During the second stage, plenty of floating wooden bridges were crossed.
Photo credit: Tobias Ginsberg


After spending more than ten hours in the saddle, I knew that the final day would be very tough. We got underway in G-batch at 08:00 and all I could think about was that Onrus is nearby and I should keep the rubber side down. The first couple of kilos were easy with the odd climb here and there. As we made our way towards the famous Houw Hoek Hotel, I could see cars zipping past on the N2. The singletracks near Houw Hoek Hotel proved to be very tricky and I saw a couple of riders go down hard on the tight switchbacks. With all these cyclists going over the handlebars, my confidence was rapidly slipping at this particular section. Nonetheless I used my dropper, slowed right down and managed to get onto Katpass in one piece. This old gravel pass runs alongside the N2 and when Erik told me it’s ‘free miles’ for about 6km, I was a very happy man. If only I knew that despite the route pointing downwards, I needed to be extra careful here. Loose powdery sand and massive rocks made the going tough at times, but I was relieved to roll into waterpoint one at Botrivier.
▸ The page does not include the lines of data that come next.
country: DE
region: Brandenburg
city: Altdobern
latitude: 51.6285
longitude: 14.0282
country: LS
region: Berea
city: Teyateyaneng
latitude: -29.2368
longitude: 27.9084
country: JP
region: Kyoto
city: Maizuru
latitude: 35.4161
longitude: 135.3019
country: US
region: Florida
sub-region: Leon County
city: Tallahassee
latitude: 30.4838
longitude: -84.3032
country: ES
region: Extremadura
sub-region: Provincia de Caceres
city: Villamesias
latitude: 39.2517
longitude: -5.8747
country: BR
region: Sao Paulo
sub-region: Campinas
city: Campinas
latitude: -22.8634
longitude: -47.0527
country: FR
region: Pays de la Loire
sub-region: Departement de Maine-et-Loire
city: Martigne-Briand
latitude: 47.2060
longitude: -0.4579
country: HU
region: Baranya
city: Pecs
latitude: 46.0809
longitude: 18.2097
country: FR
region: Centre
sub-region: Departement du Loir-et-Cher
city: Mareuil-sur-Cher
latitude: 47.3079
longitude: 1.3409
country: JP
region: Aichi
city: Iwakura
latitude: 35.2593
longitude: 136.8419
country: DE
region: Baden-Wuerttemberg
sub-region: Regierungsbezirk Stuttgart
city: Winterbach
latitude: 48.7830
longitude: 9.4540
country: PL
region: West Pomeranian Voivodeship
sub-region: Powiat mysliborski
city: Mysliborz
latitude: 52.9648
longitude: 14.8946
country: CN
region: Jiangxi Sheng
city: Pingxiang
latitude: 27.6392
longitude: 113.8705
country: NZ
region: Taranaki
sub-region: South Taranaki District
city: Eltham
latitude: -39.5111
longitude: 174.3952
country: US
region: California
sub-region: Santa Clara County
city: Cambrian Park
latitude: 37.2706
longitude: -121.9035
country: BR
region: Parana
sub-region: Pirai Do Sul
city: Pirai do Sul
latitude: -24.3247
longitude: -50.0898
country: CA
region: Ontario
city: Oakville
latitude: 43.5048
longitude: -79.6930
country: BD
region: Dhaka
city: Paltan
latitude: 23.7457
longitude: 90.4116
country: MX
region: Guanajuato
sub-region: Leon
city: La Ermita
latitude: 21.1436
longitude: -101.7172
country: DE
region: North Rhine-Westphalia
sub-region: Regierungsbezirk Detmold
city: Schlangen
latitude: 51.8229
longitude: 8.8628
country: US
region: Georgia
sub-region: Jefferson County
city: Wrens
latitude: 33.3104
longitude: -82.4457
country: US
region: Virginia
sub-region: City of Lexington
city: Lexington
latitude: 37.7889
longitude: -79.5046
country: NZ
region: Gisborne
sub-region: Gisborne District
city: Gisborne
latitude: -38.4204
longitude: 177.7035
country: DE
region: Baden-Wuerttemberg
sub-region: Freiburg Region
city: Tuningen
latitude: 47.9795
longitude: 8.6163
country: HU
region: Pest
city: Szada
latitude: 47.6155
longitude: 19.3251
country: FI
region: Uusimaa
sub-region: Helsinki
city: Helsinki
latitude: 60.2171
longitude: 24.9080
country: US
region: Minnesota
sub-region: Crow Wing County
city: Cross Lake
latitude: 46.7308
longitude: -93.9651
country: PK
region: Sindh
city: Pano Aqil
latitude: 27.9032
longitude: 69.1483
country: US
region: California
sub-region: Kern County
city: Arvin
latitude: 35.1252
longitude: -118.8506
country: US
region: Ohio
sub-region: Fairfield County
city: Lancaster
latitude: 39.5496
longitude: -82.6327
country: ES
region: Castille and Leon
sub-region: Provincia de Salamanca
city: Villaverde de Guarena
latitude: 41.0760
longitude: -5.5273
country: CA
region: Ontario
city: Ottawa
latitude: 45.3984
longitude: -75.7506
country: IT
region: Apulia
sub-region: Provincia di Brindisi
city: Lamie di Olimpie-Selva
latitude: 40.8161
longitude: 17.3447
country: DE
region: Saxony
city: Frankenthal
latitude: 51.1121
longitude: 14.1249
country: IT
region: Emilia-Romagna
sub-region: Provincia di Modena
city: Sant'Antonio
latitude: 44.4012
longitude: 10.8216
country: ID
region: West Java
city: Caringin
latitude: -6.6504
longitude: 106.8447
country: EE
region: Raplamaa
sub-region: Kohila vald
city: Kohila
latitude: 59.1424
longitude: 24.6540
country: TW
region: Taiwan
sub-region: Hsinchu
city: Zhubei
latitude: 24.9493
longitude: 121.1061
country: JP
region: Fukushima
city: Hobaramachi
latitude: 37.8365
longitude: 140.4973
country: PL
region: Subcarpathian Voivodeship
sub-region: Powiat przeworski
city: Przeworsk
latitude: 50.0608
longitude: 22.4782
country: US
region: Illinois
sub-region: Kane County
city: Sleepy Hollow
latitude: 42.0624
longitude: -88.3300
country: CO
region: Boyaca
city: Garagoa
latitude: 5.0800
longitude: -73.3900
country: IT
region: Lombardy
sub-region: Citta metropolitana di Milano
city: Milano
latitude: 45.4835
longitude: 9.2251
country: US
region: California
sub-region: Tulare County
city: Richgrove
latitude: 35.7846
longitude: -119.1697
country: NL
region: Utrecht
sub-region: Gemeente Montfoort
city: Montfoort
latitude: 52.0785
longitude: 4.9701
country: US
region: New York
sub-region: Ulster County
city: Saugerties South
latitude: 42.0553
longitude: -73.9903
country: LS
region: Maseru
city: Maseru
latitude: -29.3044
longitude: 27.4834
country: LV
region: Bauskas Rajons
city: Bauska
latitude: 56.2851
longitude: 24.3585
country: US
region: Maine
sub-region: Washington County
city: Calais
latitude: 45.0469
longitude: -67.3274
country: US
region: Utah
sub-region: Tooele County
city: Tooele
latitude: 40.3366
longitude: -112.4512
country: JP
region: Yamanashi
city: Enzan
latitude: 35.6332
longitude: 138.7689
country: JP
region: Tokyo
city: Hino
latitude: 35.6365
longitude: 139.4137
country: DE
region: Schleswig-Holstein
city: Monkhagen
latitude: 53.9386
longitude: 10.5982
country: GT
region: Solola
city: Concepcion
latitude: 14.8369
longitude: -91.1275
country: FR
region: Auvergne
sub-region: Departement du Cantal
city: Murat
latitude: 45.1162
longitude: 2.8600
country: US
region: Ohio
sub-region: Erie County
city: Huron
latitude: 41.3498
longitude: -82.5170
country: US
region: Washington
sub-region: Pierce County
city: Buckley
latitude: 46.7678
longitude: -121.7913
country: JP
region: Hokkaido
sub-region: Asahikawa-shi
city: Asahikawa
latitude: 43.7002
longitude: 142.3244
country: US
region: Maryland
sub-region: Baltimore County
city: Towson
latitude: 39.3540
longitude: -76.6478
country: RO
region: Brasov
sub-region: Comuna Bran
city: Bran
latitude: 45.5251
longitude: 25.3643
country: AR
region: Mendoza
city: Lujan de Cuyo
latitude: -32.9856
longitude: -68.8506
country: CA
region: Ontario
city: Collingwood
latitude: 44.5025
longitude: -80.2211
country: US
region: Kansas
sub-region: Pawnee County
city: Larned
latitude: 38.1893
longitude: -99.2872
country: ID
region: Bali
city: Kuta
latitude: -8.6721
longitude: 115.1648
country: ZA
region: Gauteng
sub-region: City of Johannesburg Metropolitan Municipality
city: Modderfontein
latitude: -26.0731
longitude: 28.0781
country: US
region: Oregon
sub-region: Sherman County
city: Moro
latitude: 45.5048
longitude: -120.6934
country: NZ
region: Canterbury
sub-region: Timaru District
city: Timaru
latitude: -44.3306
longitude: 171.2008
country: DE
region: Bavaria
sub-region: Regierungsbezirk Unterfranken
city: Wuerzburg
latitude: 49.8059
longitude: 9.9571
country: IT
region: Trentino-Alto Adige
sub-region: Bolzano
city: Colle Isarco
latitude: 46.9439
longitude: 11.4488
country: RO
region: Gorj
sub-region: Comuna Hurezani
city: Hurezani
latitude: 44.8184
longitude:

We continued towards the Steel Bridge after rolling through some beautiful singletrack at Wildekrans Estate. According to the race organizers, the actual race only starts once you’ve turned left after the bridge. A gradual climb towards the second waterpoint at the Arthouse made for some tough going. A stiff sea breeze made sure we cooled down, but offered some further resistance. A much-needed stop at this waterpoint insured that we were ready for the last 30 kilos of the race. The following 10km’s featured some of the best single-tracks of the day as we flew past Gaf-Se-Bos towards the rolling hills of Karwyderskraal. A couple of kilos before the final waterpoint at Plaaskombuis, we entered a section of technical trails in the Hemel en Aarde valley. One specific drop-off will stay with me for some time. It’s roughly 30 meters with jagged rocks and warning signs all over. I was planning on riding it until I saw a rider walk it and still fall pretty hard. Needless to say, I ran down there and made my way towards Plaaskombuis. The next and final 10-kilometre stretch was so much fun. Flying through the Hermanus Trails while smelling the ocean, was enough to keep us going. When I saw the final Peri Bridge at the Onrus beach, I knew that we’d made it. At 5h25m we crossed the finish line at the Onrus Caravan Park.


W2W is not your easy-peasy mountain bike party.
It’s a race that you should not underestimate. Make sure you train and practice riding singletracks – you can thank me later. Choose
the right partner! I have to thank Erik for all his wisdom
and most importantly patience. My first W2W could have been a lot worse with the wrong partner. If you own a mountain bike, make sure you put this event on your bucket list. The people, the trails, the race village and the vibe is something that every mountain biker should experience once in their life.